**Extracted information**
BEGIN
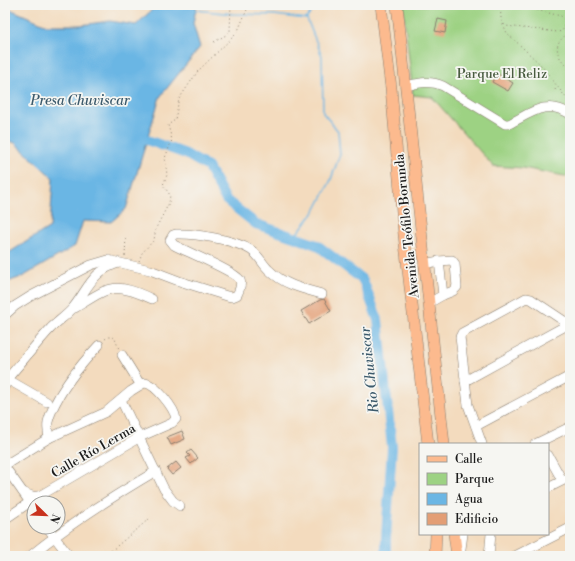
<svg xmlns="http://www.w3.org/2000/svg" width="575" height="561" font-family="'Libre Bodoni',serif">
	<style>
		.green { fill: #9dd283; stroke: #5c7750 }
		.water { fill: #6bb6e4; stroke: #446980 }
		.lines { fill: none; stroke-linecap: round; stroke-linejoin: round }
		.stream { stroke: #6bb6e4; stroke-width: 1.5 }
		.river { stroke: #6bb6e4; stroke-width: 10 }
		.building { fill: #e39e75 }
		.minor-casing { stroke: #887c6d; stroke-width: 10 }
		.major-casing { stroke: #887c6d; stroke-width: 12 }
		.path { stroke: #887c6d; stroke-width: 1; stroke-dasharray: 1 3; stroke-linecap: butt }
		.minor { stroke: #fff; stroke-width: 9 }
		.major { stroke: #fcba8e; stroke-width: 11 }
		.labels { text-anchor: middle; stroke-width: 3.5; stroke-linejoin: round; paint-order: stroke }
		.park-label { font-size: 13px; fill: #495c40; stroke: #f6f6f2 }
		.street-label { font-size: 13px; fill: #1c1c1c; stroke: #f6f6f2 }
		.water-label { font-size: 14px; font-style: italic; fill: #3c5a6c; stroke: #f6f6f2 }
	</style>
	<rect width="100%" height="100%" fill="#f6f6f2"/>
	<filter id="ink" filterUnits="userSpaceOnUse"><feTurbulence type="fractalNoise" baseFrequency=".025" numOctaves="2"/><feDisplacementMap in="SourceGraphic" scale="8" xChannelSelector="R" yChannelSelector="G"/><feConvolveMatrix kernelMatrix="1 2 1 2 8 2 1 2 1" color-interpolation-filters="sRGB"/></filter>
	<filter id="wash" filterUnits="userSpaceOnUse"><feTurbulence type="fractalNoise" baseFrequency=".012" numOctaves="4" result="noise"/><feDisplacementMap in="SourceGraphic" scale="16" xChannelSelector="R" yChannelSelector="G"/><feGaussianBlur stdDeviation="0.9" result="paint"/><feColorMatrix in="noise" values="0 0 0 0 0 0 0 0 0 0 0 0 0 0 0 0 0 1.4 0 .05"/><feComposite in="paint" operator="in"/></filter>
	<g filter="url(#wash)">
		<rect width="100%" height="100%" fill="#f3dbbe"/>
		<!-- green -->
		<path class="green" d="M403 5H570V177L523 168 493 166 432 97 413 95Z"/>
		<!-- water -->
		<path class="water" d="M157 5H197L193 23 200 47 160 97 126 209 111 222 83 221 75 246 24 276 5 283V255L50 227 53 178 15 143 5 140V7L47 25H81L110 21 136 25Z"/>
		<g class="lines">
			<!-- stream -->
			<g class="stream">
				<path d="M196 10 233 14 274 15 307 19 322 56 323 113 338 131 340 154 330 182 315 211 294 237"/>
				<path d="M307 18 316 5"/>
			</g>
			<!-- river -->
			<path class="river" d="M134 137 147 140 186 154 208 167 226 200 256 224 317 245 363 280 378 320 392 447 386 538V556"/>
		</g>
		<g id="blocks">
			<!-- building -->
			<g class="building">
				<path d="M438 19 447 21 445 33 435 31Z"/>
				<path d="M497 73 513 83 508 91 492 82Z"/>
				<path d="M324 299 331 311 309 324 301 311 320 300Z"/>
				<path d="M182 431 185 439 171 445 167 437Z"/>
				<path d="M191 450 198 458 191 464 186 458 190 456 187 453Z"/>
				<path d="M176 462 181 468 172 475 167 469Z"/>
			</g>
		</g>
	</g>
	<g filter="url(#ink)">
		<use href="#blocks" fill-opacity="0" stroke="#887c6d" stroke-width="1"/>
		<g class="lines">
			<!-- minor casing -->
			<g class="minor-casing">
				<g id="minor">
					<path d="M406 86C419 83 430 80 443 86L505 124H509C531 113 546 99 570 114"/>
					<path d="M439 261 452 260 455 264 457 287 453 291 443 295"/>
					<path d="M424 264 439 261 443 295 429 303"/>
					<path d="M75 308C109 287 114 281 152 299"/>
					<path d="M5 315 15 306 31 296 91 265 108 260 150 270 179 281 227 296 232 297 237 295C239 291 242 285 240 280 236 272 185 251 174 245L170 240 173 235 176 234C195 233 235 240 251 250 259 255 262 264 269 270 284 285 303 289 322 294"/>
					<path d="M122 355 140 384"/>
					<path d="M5 379H7L47 402"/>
					<path d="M465 381 569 324"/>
					<path d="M5 386 7 379C22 362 36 344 51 328 58 321 66 316 72 309 88 290 91 271 119 263"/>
					<path d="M121 400 164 489 173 501 180 506"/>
					<path d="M476 426 570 376"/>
					<path d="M49 438C48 432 47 427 48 422 54 397 81 364 99 345"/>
					<path d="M482 444 468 405 460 337 462 333 526 298 531 299 570 325"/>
					<path d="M535 444 570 427"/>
					<path d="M548 455 562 480"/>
					<path d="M5 465 49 438 106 412 131 391 144 383C155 383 175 409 176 419L172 423 140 437 41 495C34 498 29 495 23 492"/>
					<path d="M5 467 34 508"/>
					<path d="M548 488 570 477"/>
					<path d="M5 519 30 502"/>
					<path d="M47 527 69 556"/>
					<path d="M30 556C69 524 112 497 156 471"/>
					<path d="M460 556 463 534"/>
					<path d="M489 556 491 534"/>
					<path d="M515 556 570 528"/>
				</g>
			</g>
			<!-- major casing -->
			<g class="major-casing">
				<g id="major">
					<path d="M381 5 391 88 404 235 428 444"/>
					<path d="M397 5 444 444"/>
					<path d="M454 534 457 556"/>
					<path d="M435 556 436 534"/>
				</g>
			</g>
			<!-- path -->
			<g class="path">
				<path d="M501 5C501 13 499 21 506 26L558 32 562 31C566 25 568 21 561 16L516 5"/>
				<path d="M503 24 507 33 541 65 570 103"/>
				<path d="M570 30C567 34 562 38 559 42 554 51 561 63 570 66"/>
				<path d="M214 42 226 35 230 31 231 5"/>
				<path d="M555 90 557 86"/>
				<path d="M125 256 126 236"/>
				<path d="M139 261 142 253 154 240 156 228 169 203 170 195 163 185 167 175 165 158 172 140 168 125 175 120 179 99 198 71 237 33 249 5"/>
				<path d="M105 339 108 337H112L115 339 119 349"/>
				<path d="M105 556 149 519"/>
			</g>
			<!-- minor -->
			<use href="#minor" class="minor"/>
			<!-- major -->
			<use href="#major" class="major"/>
		</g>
	</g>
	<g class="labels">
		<!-- park labels -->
		<g class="park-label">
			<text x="502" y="78">Parque El Reliz</text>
		</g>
		<!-- street labels -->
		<g class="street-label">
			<text transform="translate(406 226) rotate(-96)" y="5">Avenida Teófilo Borunda</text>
			<text transform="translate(93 450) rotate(-30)" y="5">Calle Río Lerma</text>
		</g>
		<!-- water labels -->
		<g class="water-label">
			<text x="80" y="105">Presa Chuviscar</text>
			<text transform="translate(369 370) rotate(-96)" y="5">Rio Chuviscar</text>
		</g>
	</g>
	<!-- margin -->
	<rect width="575" height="561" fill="none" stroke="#f6f6f2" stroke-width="20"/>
	<!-- legend -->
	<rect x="419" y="443" width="130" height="92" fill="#f6f6f2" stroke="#9f9f9c"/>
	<rect x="427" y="456" width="20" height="6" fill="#fcba8e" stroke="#9f9f9c"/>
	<text x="455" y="463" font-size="12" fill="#1c1c1c">Calle</text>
	<rect x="427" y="473" width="20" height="12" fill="#9dd283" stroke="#9f9f9c"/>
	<text x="455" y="483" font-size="12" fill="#1c1c1c">Parque</text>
	<rect x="427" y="493" width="20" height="12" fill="#6bb6e4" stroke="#9f9f9c"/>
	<text x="455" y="503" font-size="12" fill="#1c1c1c">Agua</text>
	<rect x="427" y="513" width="20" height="12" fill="#e39e75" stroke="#9f9f9c"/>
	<text x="455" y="523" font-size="12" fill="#1c1c1c">Edificio</text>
	<!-- north arrow -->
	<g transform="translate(46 515) rotate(113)"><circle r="19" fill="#f6f6f2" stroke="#9f9f9c"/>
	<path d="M0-3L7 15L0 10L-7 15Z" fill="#c8321e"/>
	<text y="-6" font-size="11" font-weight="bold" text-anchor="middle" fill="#1c1c1c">N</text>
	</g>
</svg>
END
**Task to complete**
All lines from the one that contains "<!-- park labels -->" through the end of the material are to be quoted exactly, with both ends included.

**Reply**
		<!-- park labels -->
		<g class="park-label">
			<text x="502" y="78">Parque El Reliz</text>
		</g>
		<!-- street labels -->
		<g class="street-label">
			<text transform="translate(406 226) rotate(-96)" y="5">Avenida Teófilo Borunda</text>
			<text transform="translate(93 450) rotate(-30)" y="5">Calle Río Lerma</text>
		</g>
		<!-- water labels -->
		<g class="water-label">
			<text x="80" y="105">Presa Chuviscar</text>
			<text transform="translate(369 370) rotate(-96)" y="5">Rio Chuviscar</text>
		</g>
	</g>
	<!-- margin -->
	<rect width="575" height="561" fill="none" stroke="#f6f6f2" stroke-width="20"/>
	<!-- legend -->
	<rect x="419" y="443" width="130" height="92" fill="#f6f6f2" stroke="#9f9f9c"/>
	<rect x="427" y="456" width="20" height="6" fill="#fcba8e" stroke="#9f9f9c"/>
	<text x="455" y="463" font-size="12" fill="#1c1c1c">Calle</text>
	<rect x="427" y="473" width="20" height="12" fill="#9dd283" stroke="#9f9f9c"/>
	<text x="455" y="483" font-size="12" fill="#1c1c1c">Parque</text>
	<rect x="427" y="493" width="20" height="12" fill="#6bb6e4" stroke="#9f9f9c"/>
	<text x="455" y="503" font-size="12" fill="#1c1c1c">Agua</text>
	<rect x="427" y="513" width="20" height="12" fill="#e39e75" stroke="#9f9f9c"/>
	<text x="455" y="523" font-size="12" fill="#1c1c1c">Edificio</text>
	<!-- north arrow -->
	<g transform="translate(46 515) rotate(113)"><circle r="19" fill="#f6f6f2" stroke="#9f9f9c"/>
	<path d="M0-3L7 15L0 10L-7 15Z" fill="#c8321e"/>
	<text y="-6" font-size="11" font-weight="bold" text-anchor="middle" fill="#1c1c1c">N</text>
	</g>
</svg>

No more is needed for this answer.